“As codornizes são mães e pais ferozes, que farão qualquer coisa para proteger os seus bebés. Mas não os conseguem proteger dos caçadores. Em muitas quintas, as codornizes são criadas apenas para a caça, o que significa que são caçadas por divertimento”.
Partindo da história das codornizes bebés, mas também de leitões, vitelas, tartaruguinhas, entre muitas outras crias, a norte-americana Ruby Roth, traz a crianças de tenra idade temas como a caça, a indústria alimentar e os testes em animais. Da mesma forma que amamos os nossos animais domésticos, relegamos tantos outros para quintas de produção animal com a finalidade de satisfazer a alimentação humana.
Escritora, ilustradora premiada e ativista pela causa animal, Ruby dedica-se desde 2009 à escrita infantil. Fá-lo partindo de um tema comum a todos os seus cinco livros, o estilo de vida vegano. Explica-o a crianças dos seis aos dez anos, embora incentive a partilha de leituras entre pais e filhos.
Dois livros de Ruby Roth contam com publicação em Portugal, ambos com a chancela da Edita X: “Veganismo é amor - ter coração e agir”, “É por isso que não comemos animais”.
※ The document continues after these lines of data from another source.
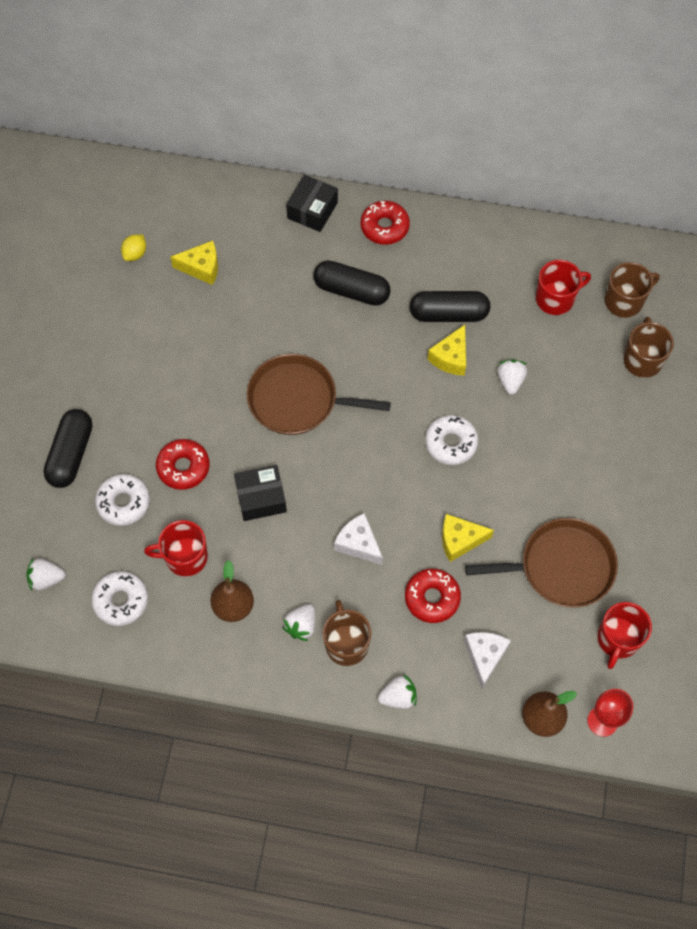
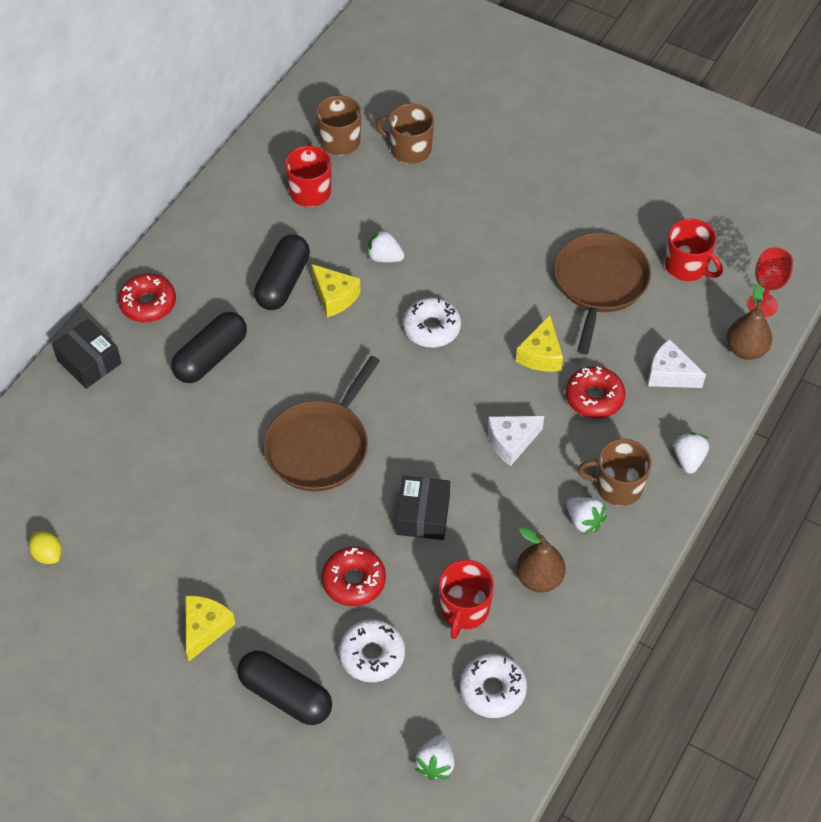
camera: 70 degrees left, 10 degrees down
yellow cheese [170,241,218,285] -> yellow cheese moved to [186,596,235,661]

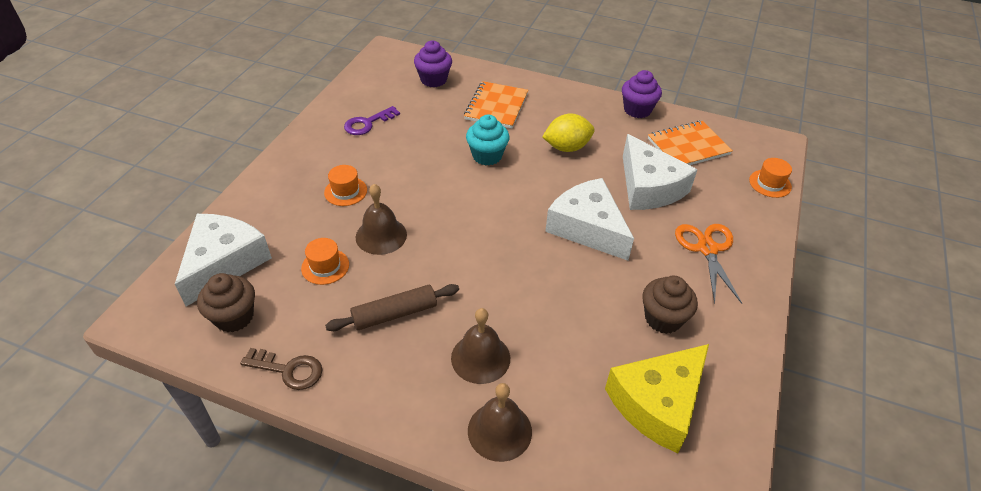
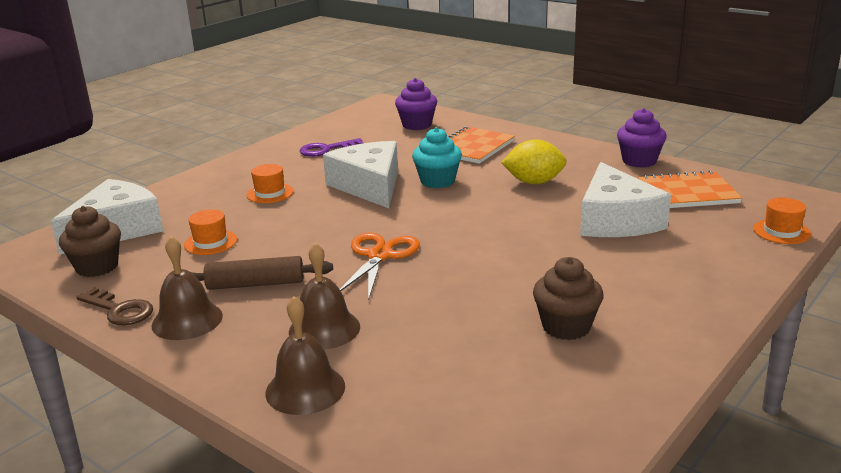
camera: 20 degrees right, 20 degrees down
brown bell [356,184,407,255] -> brown bell moved to [152,236,223,340]
white cheese [545,178,634,261] -> white cheese moved to [323,141,398,208]
yellow cheese [605,344,709,453] -> none
orange scissors [675,224,743,304] -> orange scissors moved to [340,233,420,300]

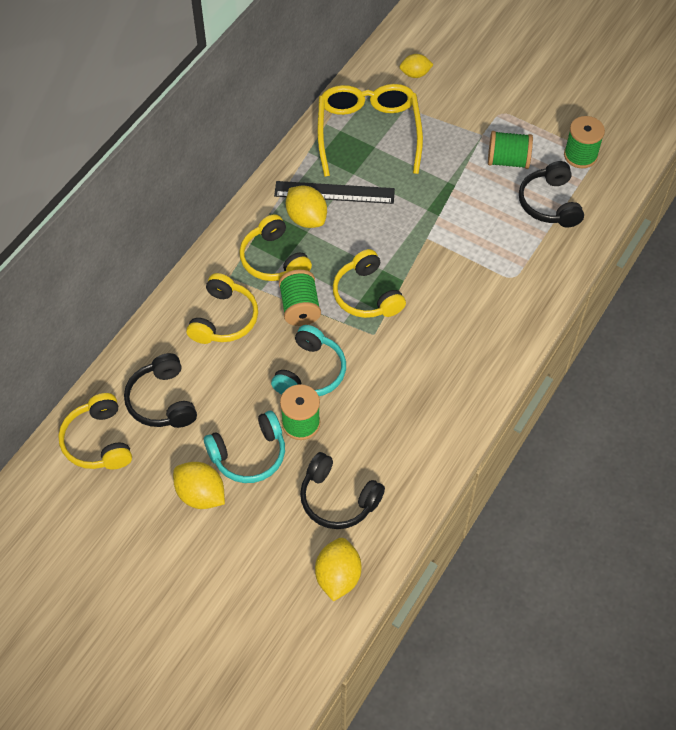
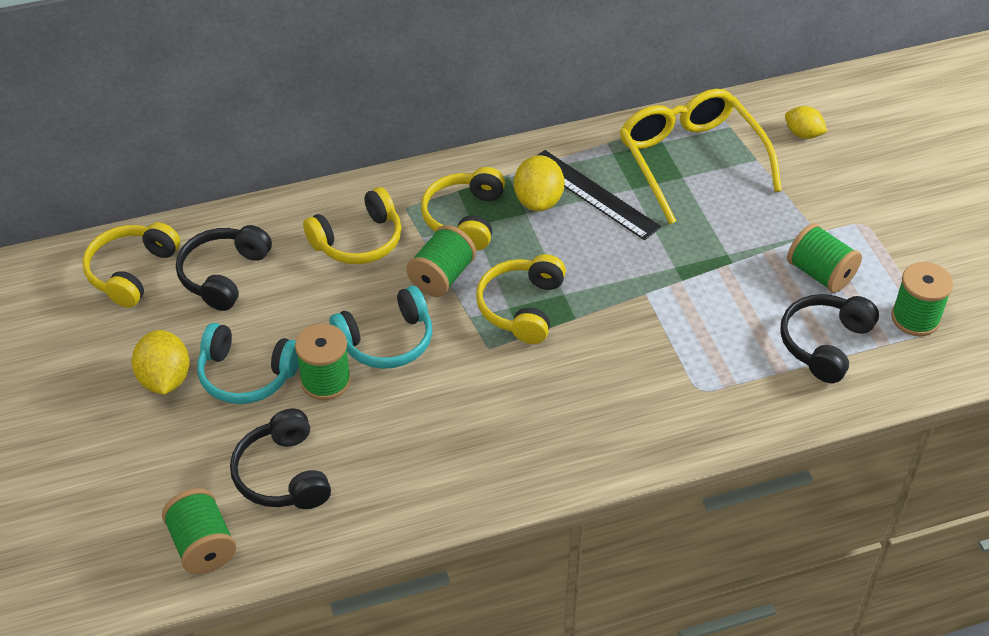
camera: 40 degrees right, 10 degrees down
yellow lemon [315,538,362,602] -> green spool [162,488,236,574]
yellow glasses [317,84,423,177] -> yellow glasses turned 60 degrees counterclockwise [620,89,782,224]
À conversa com o SAPO Lifestyle, a autora que abraçou o veganismo em 2003, aborda temas como a sustentabilidade ambiental, a responsabilidade das crianças face ao planeta e aos que as rodeiam; mas também o amor e a forma como poderão os mais pequenos – e os adultos – ascenderem à “compaixão inata” que os anima.
No seu mundo, as crianças tomam decisões todos os dias. Daí, podermos ajudá-las a consciencializarem-se das consequências dos seus comportamentos.
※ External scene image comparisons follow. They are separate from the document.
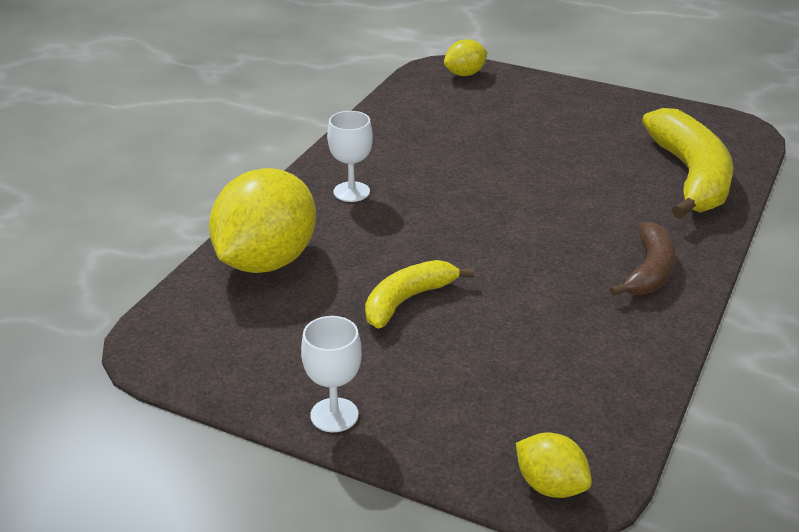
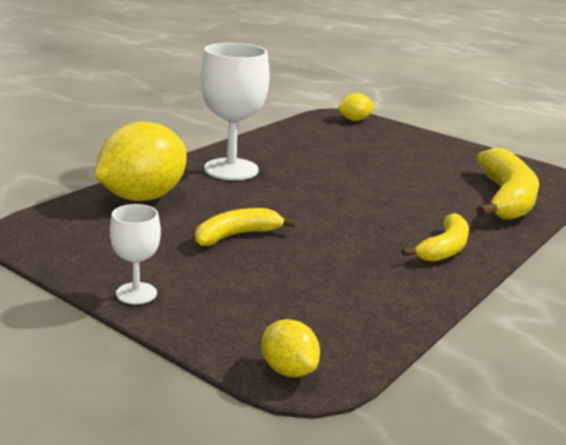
camera: 10 degrees right, 10 degrees down
white goblet [327,111,373,202] -> white goblet [200,43,270,180], size x1.90
brown banana [610,222,676,296] -> yellow banana [402,213,469,262]

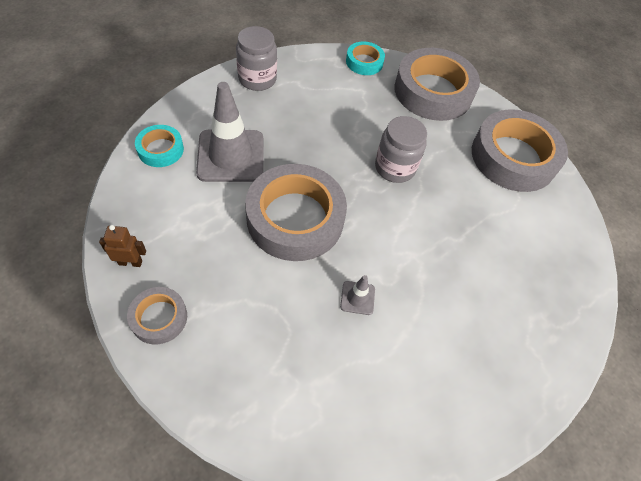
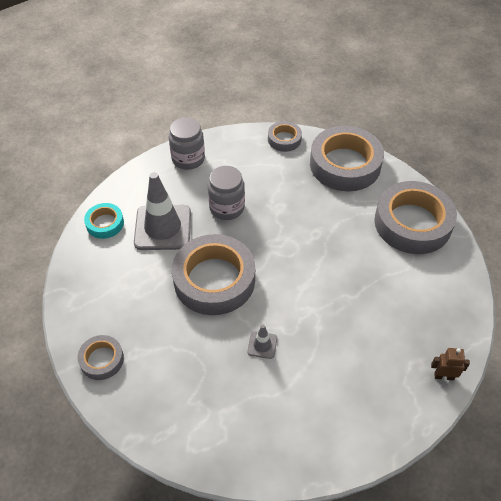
camera: 10 degrees right, 5 degrees down
brown robot [99,225,146,267] -> brown robot moved to [431,348,470,380]
turquoise tape [346,41,385,75] -> grey tape [268,121,302,152]
grey jar [375,116,427,183] -> grey jar moved to [208,166,245,220]

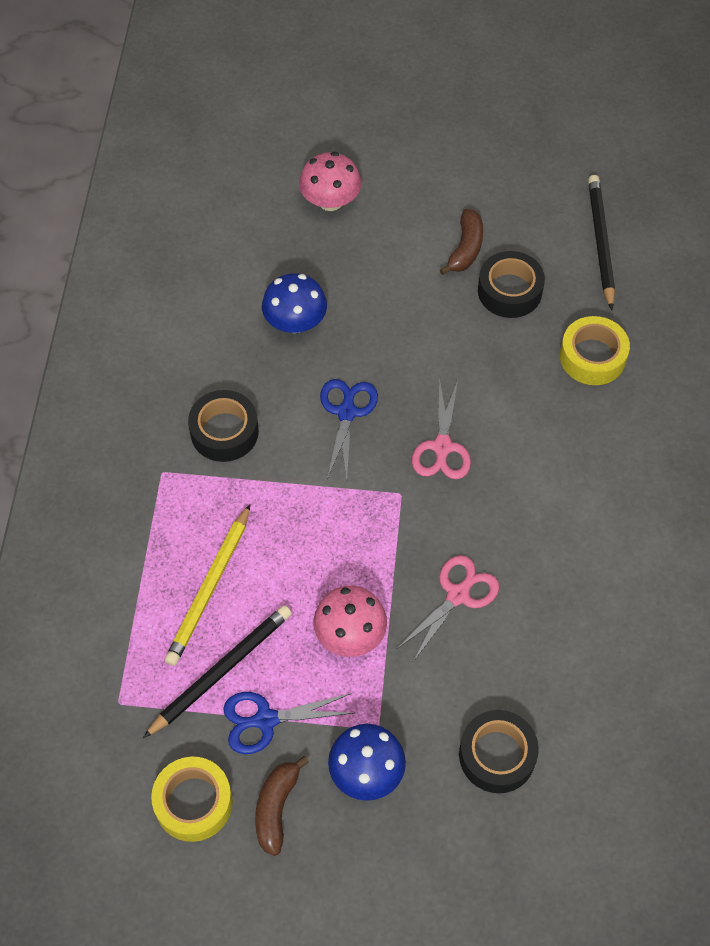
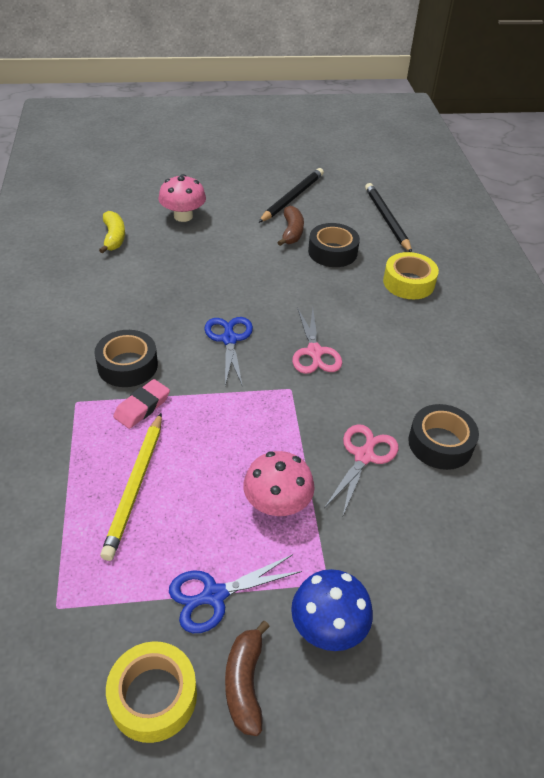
camera: 15 degrees left, 15 degrees down
black pencil [143,605,292,738] -> black pencil moved to [258,168,324,223]
blue mushroom [262,273,327,333] -> none
black tape [459,710,539,793] -> black tape moved to [408,404,479,470]
none -> yellow banana [99,211,125,254]
none -> pink eraser [113,379,170,429]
Ruby, conte-nos brevemente a sua história e do que a levou a endereçar a sua mensagem escrita e ilustrada às crianças?
Seria sempre uma artista, mas queria fazer arte com um propósito maior do que uma simples expressão estética. Estudei arte, mas também política, história, sociologia, saúde e espiritualidade. Terminada a faculdade, ensinei arte a crianças em programas extraescolares. Na época, os alunos aperceberam-se dos meus hábitos alimentares veganos. Nesse sentido, procurei um livro que pudesse partilhar e que lhes explicasse o veganismo. No entanto, não encontrei quase nada e o que encontrei apresentava animais ou plantas falantes. Os meus alunos eram mais inteligentes do que isto. Decidi que criaria os livros que gostaria de ler. O projeto tornou-se a expressão perfeita de todas as minhas áreas de interesse.
Como se explica em poucas palavras o veganismo a uma criança de seis anos?
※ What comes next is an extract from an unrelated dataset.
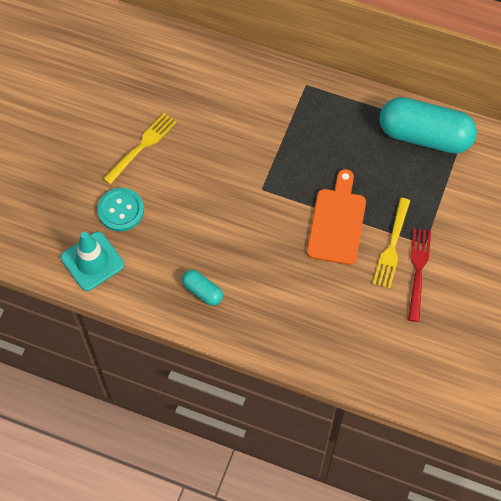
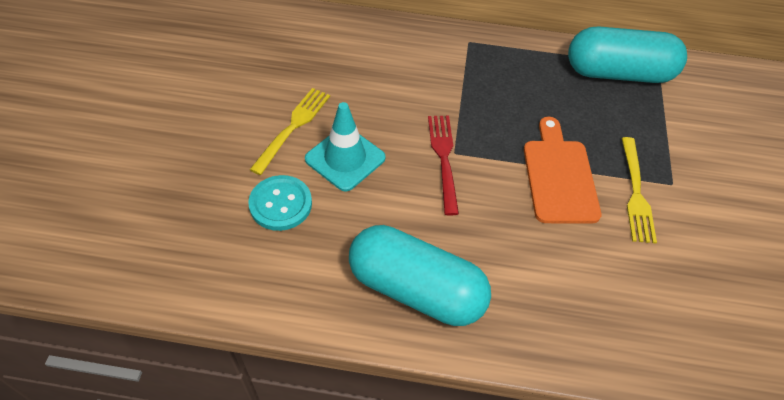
camera: 15 degrees left, 10 degrees down
turquoise traffic cone [61,232,124,291] -> turquoise traffic cone moved to [305,102,386,192]
turquoise capsule [182,270,223,306] -> turquoise capsule [349,225,491,326], size x2.19
red fork [408,228,431,322] -> red fork moved to [428,116,459,216]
A forma mais fácil e rápida de explicar qualquer assunto difícil é simplesmente dizer a verdade. Qual é a sua resposta “adulta” para essa pergunta? Na minha opinião, pode dar a uma criança exatamente a mesma resposta ou explicação que daria a um adulto.
A Ruby apresenta o veganismo como um estilo de vida baseado na compaixão. Como podem as crianças expressar no dia a dia essa compaixão, tornando-a ação?
Antes de ensinarmos como expressar ativamente a nossa compaixão inata, podemos ajudar as crianças a compreenderem que fazem parte de uma comunidade e de um universo que lhes são superiores. O nosso comportamento individual afeta a nossa esfera de ação. Quando as crianças têm essa consciência, assumem mais responsabilidade sobre o seu comportamento: como tratam os amigos, como cuidam dos seus pertences e dos animais de estimação, como se relacionam com a natureza e a protegem, o que escolhem comer, o que escolhem vestir. No seu mundo, as crianças tomam decisões todos os dias. Daí, podermos ajudá-las a consciencializarem-se das consequências dos seus comportamentos. Isto, para que possam escolher viver com sabedoria à medida que crescem.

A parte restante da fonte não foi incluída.